January 17, 2002, 8:00 a.m.

 
everal parts of the U.S. and world economy are already recovering, while others are still sinking. The global recession developed piece-by-piece over the last two years, and the recovery will build gradually, as well.

A serial recovery makes sense, given the debt and price shocks that are still rippling through the economy in response to the dollar’s massive strength in the late 1990s. In some sectors, prices adjusted downward early (for example, commodity-related sectors, technology, and then manufacturing). In each of these areas, much of the excess debt and overcapacity may have already been identified and rationalized, allowing a sequential recovery there.

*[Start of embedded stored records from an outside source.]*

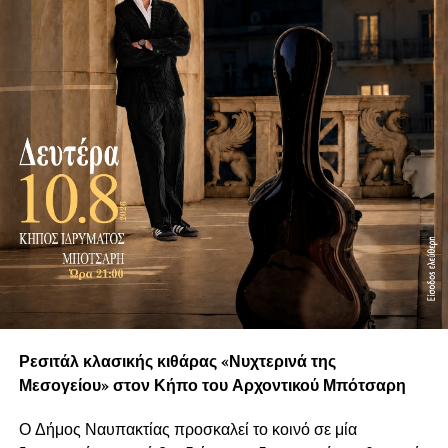
Ρεσιτάλ κλασικής κιθάρας «Νυχτερινά της
Μεσογείου» στον Κήπο του Αρχοντικού Μπότσαρη
Ο Δήμος Ναυπακτίας προσκαλεί το κοινό σε μία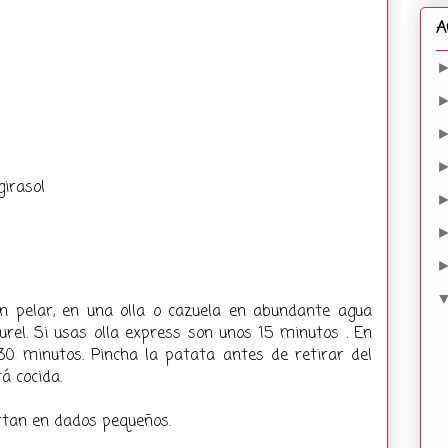
A
girasol
in pelar, en una olla o cazuela en abundante agua
urel. Si usas olla express son unos 15 minutos . En
30 minutos. Pincha la patata antes de retirar del
á cocida.
ortan en dados pequeños.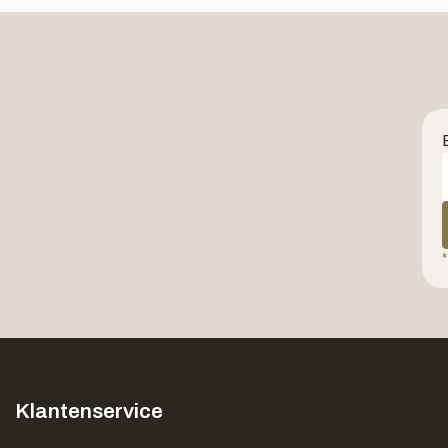
*
Klantenservice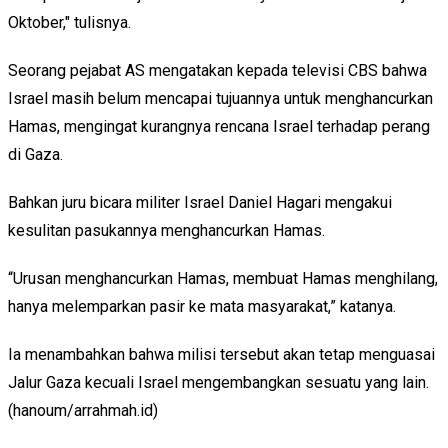
Oktober," tulisnya.
Seorang pejabat AS mengatakan kepada televisi CBS bahwa
Israel masih belum mencapai tujuannya untuk menghancurkan
Hamas, mengingat kurangnya rencana Israel terhadap perang
di Gaza.
Bahkan juru bicara militer Israel Daniel Hagari mengakui
kesulitan pasukannya menghancurkan Hamas.
“Urusan menghancurkan Hamas, membuat Hamas menghilang,
hanya melemparkan pasir ke mata masyarakat,” katanya.
Ia menambahkan bahwa milisi tersebut akan tetap menguasai
Jalur Gaza kecuali Israel mengembangkan sesuatu yang lain.
(hanoum/arrahmah.id)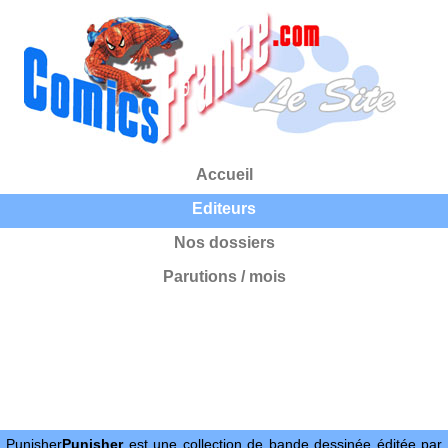
Accueil
Editeurs
Nos dossiers
Parutions / mois
Punisher
Punisher
est une collection de bande dessinée éditée par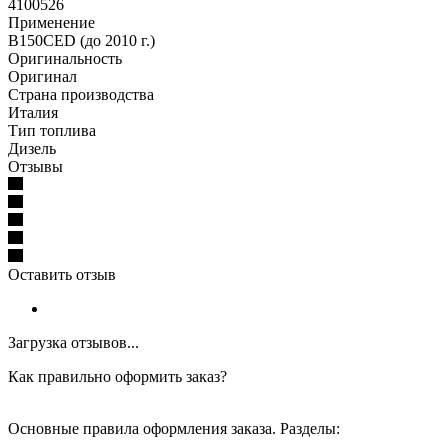
4100526
Применение
B150CED (до 2010 г.)
Оригинальность
Оригинал
Страна производства
Италия
Тип топлива
Дизель
Отзывы
Оставить отзыв
Загрузка отзывов...
Как правильно оформить заказ?
Основные правила оформления заказа. Разделы: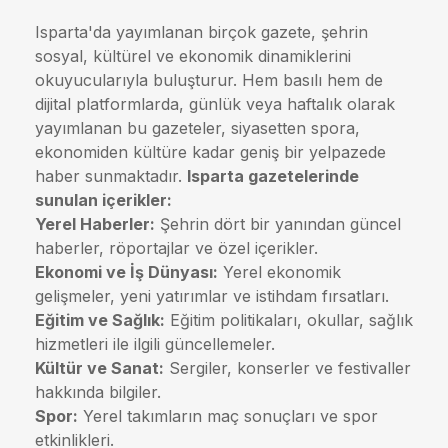
Isparta'da yayımlanan birçok gazete, şehrin
sosyal, kültürel ve ekonomik dinamiklerini
okuyucularıyla buluşturur. Hem basılı hem de
dijital platformlarda, günlük veya haftalık olarak
yayımlanan bu gazeteler, siyasetten spora,
ekonomiden kültüre kadar geniş bir yelpazede
haber sunmaktadır.
Isparta gazetelerinde
sunulan içerikler:
Yerel Haberler:
Şehrin dört bir yanından güncel
haberler, röportajlar ve özel içerikler.
Ekonomi ve İş Dünyası:
Yerel ekonomik
gelişmeler, yeni yatırımlar ve istihdam fırsatları.
Eğitim ve Sağlık:
Eğitim politikaları, okullar, sağlık
hizmetleri ile ilgili güncellemeler.
Kültür ve Sanat:
Sergiler, konserler ve festivaller
hakkında bilgiler.
Spor:
Yerel takımların maç sonuçları ve spor
etkinlikleri.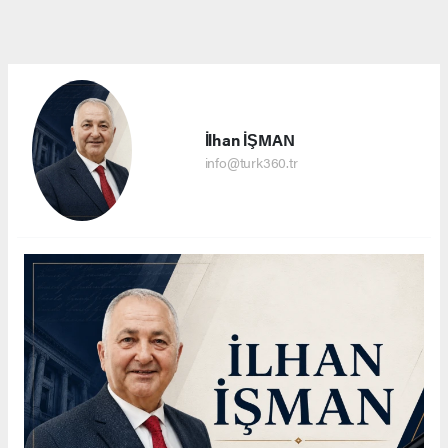
İlhan İŞMAN
info@turk360.tr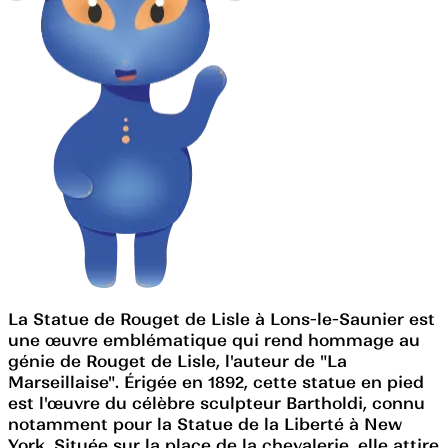
La Statue de Rouget de Lisle à Lons-le-Saunier est
une œuvre emblématique qui rend hommage au
génie de Rouget de Lisle, l'auteur de "La
Marseillaise". Érigée en 1892, cette statue en pied
est l'œuvre du célèbre sculpteur Bartholdi, connu
notamment pour la Statue de la Liberté à New
York. Située sur la place de la chevalerie, elle attire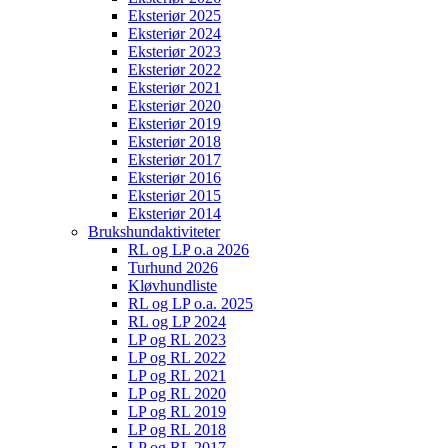
Eksteriør 2025
Eksteriør 2024
Eksteriør 2023
Eksteriør 2022
Eksteriør 2021
Eksteriør 2020
Eksteriør 2019
Eksteriør 2018
Eksteriør 2017
Eksteriør 2016
Eksteriør 2015
Eksteriør 2014
Brukshundaktiviteter
RL og LP o.a 2026
Turhund 2026
Kløvhundliste
RL og LP o.a. 2025
RL og LP 2024
LP og RL 2023
LP og RL 2022
LP og RL 2021
LP og RL 2020
LP og RL 2019
LP og RL 2018
LP og RL 2017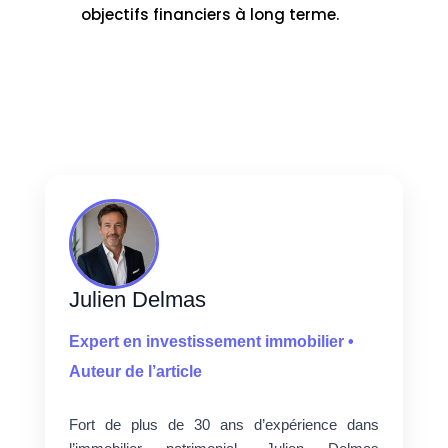
objectifs financiers à long terme.
Julien Delmas
Expert en investissement immobilier •
Auteur de l’article
Fort de plus de 30 ans d’expérience dans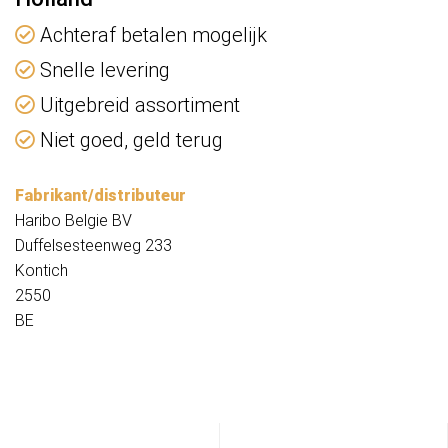
Achteraf betalen mogelijk
Snelle levering
Uitgebreid assortiment
Niet goed, geld terug
Fabrikant/distributeur
Haribo Belgie BV
Duffelsesteenweg 233
Kontich
2550
BE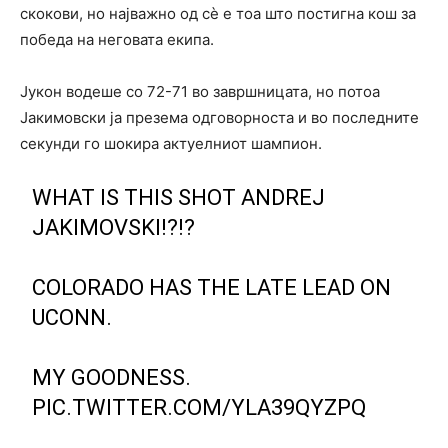
скокови, но најважно од сè е тоа што постигна кош за
победа на неговата екипа.
Јукон водеше со 72-71 во завршницата, но потоа
Јакимовски ја презема одговорноста и во последните
секунди го шокира актуелниот шампион.
WHAT IS THIS SHOT ANDREJ
JAKIMOVSKI!?!?
COLORADO HAS THE LATE LEAD ON
UCONN.
MY GOODNESS.
PIC.TWITTER.COM/YLA39QYZPQ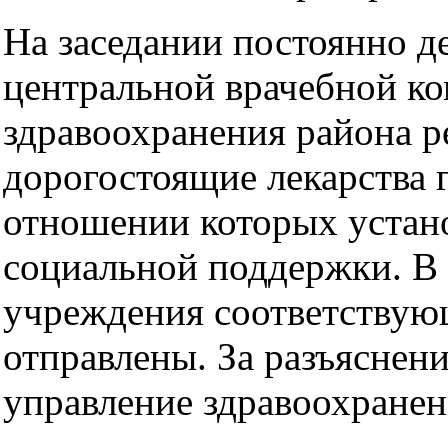
На заседании постоянно 
центральной врачебной к
здравоохранения района 
дорогостоящие лекарства 
отношении которых устан
социальной поддержки. В
учреждения соответствую
отправлены. За разъяснен
управление здравоохранен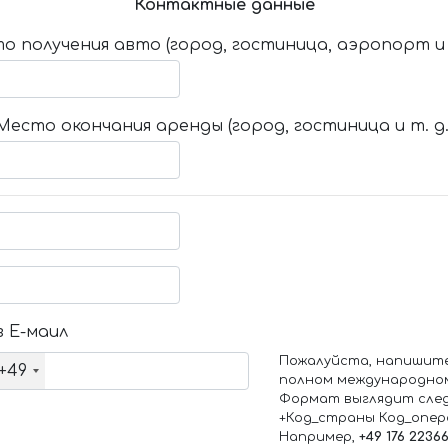
Контактные данные
о получения авто (город, гостиница, аэропорт и т
Место окончания аренды (город, гостиница и т. д.
 Е-маил
Пожалуйста, напишит
+49
полном международно
Формат выглядит сле
+Код_страны Код_опе
Например,
+49 176 2236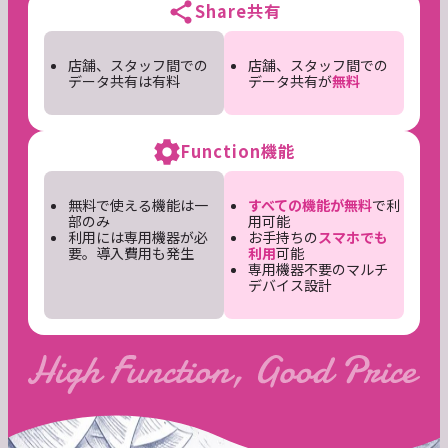
Share
共有
店舗、スタッフ間での
店舗、スタッフ間での
データ共有は有料
データ共有が
無料
Function
機能
無料で使える機能は一
すべての機能が無料
で利
部のみ
用可能
利用には専用機器が必
お手持ちの
スマホでも
要。導入費用も発生
利用
可能
専用機器不要のマルチ
デバイス設計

However, where prices are sticky or have only recently fallen, debt problems will still be discovered and corporate-earnings expectations will have to be reduced from current levels as the downward pressure on prices becomes apparent.

Keep in mind that this recession is of a different character from previous ones. The expansion of the late 1990s was built on dollar strength, low inflation, heavy investment, and very strong corporate-earnings growth. The strength in consumption in the 1990s reflected the growth in personal income and jobs in the economy — not a wealth effect. As a result, this recovery looks like it will be characterized by a lack of corporate-pricing power, continued debt and credit problems, weak consumption, very low inflation, and much weaker nominal GDP growth than historical norms.

One of the sticky areas (resistant to price declines) of the U.S. economy has been personal income. It held up unusually well into the recession, and has only recently begun weakening. Where the U.S. consumer was resilient leading into the recession, consumption will lag in the recovery. This will temper the expected inventory-rebuilding process.

Another sticky area of the U.S. economy has been housing. Square footage per person has reached record levels, and prices stayed remarkably strong into the recession. Note the sharp decline in November’s median price for new houses, and expect residential investment to be one of the weak spots in the recovery.

As for corporate earnings, they are measured in nominal terms. Given the poor outlook for world nominal dollar GDP, corporate earnings will be relatively weak in 2002. Using this measure in 1997 and 2000, one could anticipate weak corporate earnings growth in 1998 and 2001, respectively.

The net result — as I've said before — is a bowl-shaped recovery, not a V. We'll climb out of this the same way we climed into it: piece by piece.